My Trusty Rubber Boots
Before I retired I didn’t have time to do more than the minimum.  Now however, I have the time to get more serious about taking care of my little patch of the earth.  Monday was my first big effort – I was encouraged by the garden’s needs – in the Pacific Northwest things grow like crazy in the spring and especially when it has been raining continuously.  The lawn was desperate to be mowed and some bad boy weeds needed discipline.  That was the situation Monday morning at 10 am.  I put on my trusty rubber boots, donned a baseball cap and, with a second cup of coffee in hand, I ventured forth.

Mowing our lawn is quite satisfying.  It is very small so less than 30 minutes is needed to complete the whole task.  We have a self-composting power mower with a hand pull cord.  Starting the mower reminds me of starting outboard motors in my childhood.  First you prime the engine with gas by pushing the little black squishy button three times.  Then you get a firm hold on the start cord and pull the sucker with all your strength.  Ideally the motor turns over with the first pull.  If not then, hopefully just a couple more pulls and you’re ready to go.  I like to vary my pattern of mowing, pretending that at the end it will look like a freshly mowed miniature baseball field.  Ha ha ha.  It isn’t even the same shape, let alone near the size of a baseball field but getting it all nicely mowed is still rewarding.  And with a self-composting mower I don’t have to rake up the grass clippings.  The clippings just add nutrients to the remaining grass.

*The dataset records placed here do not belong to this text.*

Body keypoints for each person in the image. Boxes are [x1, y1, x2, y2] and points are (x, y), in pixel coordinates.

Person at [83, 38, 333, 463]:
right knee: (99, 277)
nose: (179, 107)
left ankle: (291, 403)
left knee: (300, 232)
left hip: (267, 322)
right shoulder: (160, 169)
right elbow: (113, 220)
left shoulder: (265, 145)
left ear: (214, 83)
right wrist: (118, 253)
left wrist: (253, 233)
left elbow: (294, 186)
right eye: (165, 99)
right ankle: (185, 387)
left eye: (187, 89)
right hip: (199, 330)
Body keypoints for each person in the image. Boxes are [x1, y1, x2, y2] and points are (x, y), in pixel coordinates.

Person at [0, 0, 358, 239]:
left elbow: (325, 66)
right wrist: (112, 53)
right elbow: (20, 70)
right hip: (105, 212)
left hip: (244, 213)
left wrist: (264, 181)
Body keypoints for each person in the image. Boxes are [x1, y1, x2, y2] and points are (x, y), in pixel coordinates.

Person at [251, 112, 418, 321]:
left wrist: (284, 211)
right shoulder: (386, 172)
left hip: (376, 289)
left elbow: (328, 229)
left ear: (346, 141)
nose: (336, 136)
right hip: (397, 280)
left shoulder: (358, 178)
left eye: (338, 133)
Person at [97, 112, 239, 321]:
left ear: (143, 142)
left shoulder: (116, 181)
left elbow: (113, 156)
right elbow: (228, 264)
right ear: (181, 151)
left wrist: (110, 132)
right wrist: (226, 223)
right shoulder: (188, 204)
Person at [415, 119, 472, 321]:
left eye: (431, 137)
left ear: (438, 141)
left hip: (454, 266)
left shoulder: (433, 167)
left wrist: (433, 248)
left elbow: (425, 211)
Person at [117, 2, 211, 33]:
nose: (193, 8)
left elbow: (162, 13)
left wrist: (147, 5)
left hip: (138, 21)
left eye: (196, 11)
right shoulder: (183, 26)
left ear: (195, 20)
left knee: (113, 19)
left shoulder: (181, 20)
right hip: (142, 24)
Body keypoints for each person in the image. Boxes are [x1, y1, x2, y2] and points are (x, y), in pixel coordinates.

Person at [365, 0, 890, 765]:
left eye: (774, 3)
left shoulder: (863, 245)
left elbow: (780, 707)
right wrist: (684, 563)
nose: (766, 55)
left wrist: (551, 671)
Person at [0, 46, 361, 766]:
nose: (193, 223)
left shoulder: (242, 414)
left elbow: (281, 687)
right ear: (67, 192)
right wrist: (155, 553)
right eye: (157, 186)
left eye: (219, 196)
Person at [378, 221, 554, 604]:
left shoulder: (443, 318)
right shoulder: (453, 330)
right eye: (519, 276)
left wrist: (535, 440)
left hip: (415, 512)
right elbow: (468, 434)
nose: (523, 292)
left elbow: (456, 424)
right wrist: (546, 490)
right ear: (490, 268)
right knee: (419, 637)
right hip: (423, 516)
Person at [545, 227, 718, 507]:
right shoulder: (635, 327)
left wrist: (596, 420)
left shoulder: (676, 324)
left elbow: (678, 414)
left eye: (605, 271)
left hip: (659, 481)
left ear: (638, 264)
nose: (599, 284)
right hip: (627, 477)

At 10:30 am, with my coffee drunk, the lawn mowed and the rain holding off, I looked around.  Weeds were invading the blueberry bushes, the early pea beds, the bank overlooking the vegetable garden, the rose and flower beds and the rockeries…the only part of my yard that didn’t seem to have weeds was the herb garden.  I looked up at the sky – it was not sunny but it was not raining.  I found a bucket and trowel.  It was time to start weeding.  After about three hours with much left to do, I went inside and made an egg salad sandwich with one of the hardboiled eggs left over from Easter. 

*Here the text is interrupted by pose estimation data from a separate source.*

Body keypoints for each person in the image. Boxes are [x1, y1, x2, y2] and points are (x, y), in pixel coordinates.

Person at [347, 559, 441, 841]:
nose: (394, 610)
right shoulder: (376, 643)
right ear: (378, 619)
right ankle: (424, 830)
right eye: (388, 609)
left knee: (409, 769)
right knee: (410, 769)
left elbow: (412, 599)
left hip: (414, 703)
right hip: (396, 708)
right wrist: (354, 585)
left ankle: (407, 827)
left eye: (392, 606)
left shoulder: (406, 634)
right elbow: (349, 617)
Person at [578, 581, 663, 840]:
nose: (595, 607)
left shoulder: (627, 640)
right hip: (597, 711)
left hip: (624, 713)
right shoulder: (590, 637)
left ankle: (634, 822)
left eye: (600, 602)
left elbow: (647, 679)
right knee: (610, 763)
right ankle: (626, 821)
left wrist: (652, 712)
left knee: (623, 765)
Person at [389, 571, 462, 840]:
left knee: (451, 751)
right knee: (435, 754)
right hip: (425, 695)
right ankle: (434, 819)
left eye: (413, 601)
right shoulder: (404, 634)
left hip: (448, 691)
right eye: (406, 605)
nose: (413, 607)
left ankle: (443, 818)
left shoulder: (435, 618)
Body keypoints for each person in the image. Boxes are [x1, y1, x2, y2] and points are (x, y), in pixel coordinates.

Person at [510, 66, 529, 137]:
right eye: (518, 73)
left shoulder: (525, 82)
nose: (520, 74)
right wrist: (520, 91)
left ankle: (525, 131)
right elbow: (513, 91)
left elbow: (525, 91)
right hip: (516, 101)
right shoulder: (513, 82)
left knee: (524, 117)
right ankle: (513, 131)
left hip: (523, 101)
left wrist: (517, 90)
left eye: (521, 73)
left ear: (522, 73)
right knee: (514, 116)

After that quick lunch break I went back outside.  Although the weeds, especially the pernicious creeping buttercups were everywhere, I enjoyed digging up the roots and pulling them out.  I just kept digging and pulling until almost six o’clock.  This seemed like a reasonable method to get rid of weeds.  I filled my entire green recycling container.  It was a remarkably pleasant afternoon.  Here and there as I hung precariously on the steeper sections of my rockery, neighbors walked by with their dogs.  We exchanged pleasantries.  I wondered if other retirees were out in their gardens digging out buttercups.  I am looking forward to my next gardening day.  Next time I hope to be putting attractive plants into the rich damp soil – not pulling the bad guys out.  Perhaps I’ll become a better gardener now that I have a little more time.

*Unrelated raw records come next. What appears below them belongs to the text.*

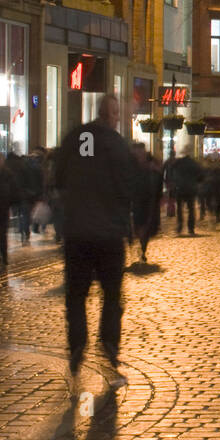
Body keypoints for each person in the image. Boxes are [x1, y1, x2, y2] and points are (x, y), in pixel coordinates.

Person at [54, 95, 133, 394]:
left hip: (77, 233)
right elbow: (128, 188)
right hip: (109, 235)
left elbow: (58, 179)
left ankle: (77, 344)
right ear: (110, 115)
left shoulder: (75, 137)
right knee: (112, 295)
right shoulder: (116, 145)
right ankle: (110, 343)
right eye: (116, 113)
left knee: (76, 295)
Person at [129, 143, 163, 263]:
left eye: (141, 152)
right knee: (138, 224)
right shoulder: (130, 165)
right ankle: (139, 240)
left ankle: (143, 248)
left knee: (146, 226)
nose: (140, 155)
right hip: (136, 199)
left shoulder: (151, 166)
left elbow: (158, 182)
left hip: (149, 200)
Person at [165, 148, 203, 236]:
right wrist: (196, 182)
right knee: (191, 209)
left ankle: (180, 226)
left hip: (180, 188)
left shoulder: (177, 163)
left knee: (179, 209)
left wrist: (173, 183)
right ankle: (191, 229)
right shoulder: (194, 163)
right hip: (191, 188)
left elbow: (171, 173)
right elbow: (201, 175)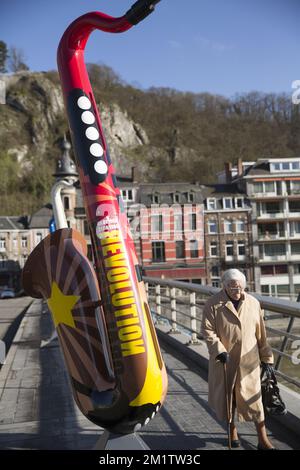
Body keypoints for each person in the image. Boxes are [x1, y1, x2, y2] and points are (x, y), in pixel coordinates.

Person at [201, 268, 275, 450]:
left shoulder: (253, 303)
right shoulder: (213, 304)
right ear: (224, 286)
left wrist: (267, 358)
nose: (237, 291)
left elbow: (261, 334)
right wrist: (219, 349)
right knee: (229, 400)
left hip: (249, 361)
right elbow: (207, 330)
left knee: (255, 402)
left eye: (240, 287)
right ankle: (232, 432)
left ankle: (262, 439)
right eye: (233, 287)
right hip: (224, 361)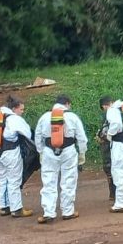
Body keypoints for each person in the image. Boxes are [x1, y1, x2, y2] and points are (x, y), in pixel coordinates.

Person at [32, 94, 88, 224]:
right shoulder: (72, 117)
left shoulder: (44, 117)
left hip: (49, 151)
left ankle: (48, 212)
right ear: (67, 104)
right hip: (68, 151)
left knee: (48, 182)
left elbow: (38, 137)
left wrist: (41, 151)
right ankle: (68, 211)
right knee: (68, 180)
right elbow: (82, 138)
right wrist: (82, 154)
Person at [0, 95, 33, 218]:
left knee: (1, 179)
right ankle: (16, 209)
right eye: (21, 109)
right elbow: (27, 133)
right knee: (14, 180)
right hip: (11, 153)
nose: (22, 112)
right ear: (14, 108)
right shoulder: (14, 119)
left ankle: (4, 207)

By the end of the day I was tired but satisfied.  Good job I said to myself.  Even I can accomplish a lot in the garden – my back is strong and I pay attention to my gardening posture.  I felt as if I had contributed to the spirit of Earth Day.  I had removed many invasive weeds and protected my young spring vegetables and soon-to-bloom flowers from being chocked.  Lucky I don’t really have a back forty or I’d still be out there.